▸ **Saved data entries**
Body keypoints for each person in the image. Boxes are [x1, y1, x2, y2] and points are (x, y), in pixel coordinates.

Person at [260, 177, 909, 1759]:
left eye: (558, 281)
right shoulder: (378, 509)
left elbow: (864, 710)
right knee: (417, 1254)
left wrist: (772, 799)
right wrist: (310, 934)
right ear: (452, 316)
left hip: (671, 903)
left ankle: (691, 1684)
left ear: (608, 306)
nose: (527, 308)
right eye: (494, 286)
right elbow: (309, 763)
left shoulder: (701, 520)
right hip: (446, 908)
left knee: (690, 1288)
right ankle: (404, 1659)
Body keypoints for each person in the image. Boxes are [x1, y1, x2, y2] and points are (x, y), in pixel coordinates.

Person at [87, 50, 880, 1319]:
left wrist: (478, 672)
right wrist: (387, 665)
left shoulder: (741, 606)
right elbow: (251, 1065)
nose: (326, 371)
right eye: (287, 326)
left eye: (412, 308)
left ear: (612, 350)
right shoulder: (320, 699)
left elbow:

▸ **Requirement**
Restate the data above exactly, keeping each word as it stands.

▸ **Result of the task**
Body keypoints for each person in the image. Boxes are [x1, y1, x2, y2] and points are (x, y), in pixel coordinates.

Person at [260, 177, 909, 1759]:
left eye: (558, 281)
right shoulder: (378, 509)
left elbow: (864, 710)
right knee: (417, 1254)
left wrist: (772, 799)
right wrist: (310, 934)
right ear: (452, 316)
left hip: (671, 903)
left ankle: (691, 1684)
left ear: (608, 306)
nose: (527, 308)
right eye: (494, 286)
right elbow: (309, 763)
left shoulder: (701, 520)
right hip: (446, 908)
left knee: (690, 1288)
right ankle: (404, 1659)
Body keypoints for each person in the image. Boxes are [x1, y1, x2, y2] and points are (x, y), in pixel coordinates.

Person at [87, 50, 880, 1319]:
left wrist: (478, 672)
right wrist: (387, 665)
left shoulder: (741, 606)
right elbow: (251, 1065)
nose: (326, 371)
right eye: (287, 326)
left eye: (412, 308)
left ear: (612, 350)
right shoulder: (320, 699)
left elbow:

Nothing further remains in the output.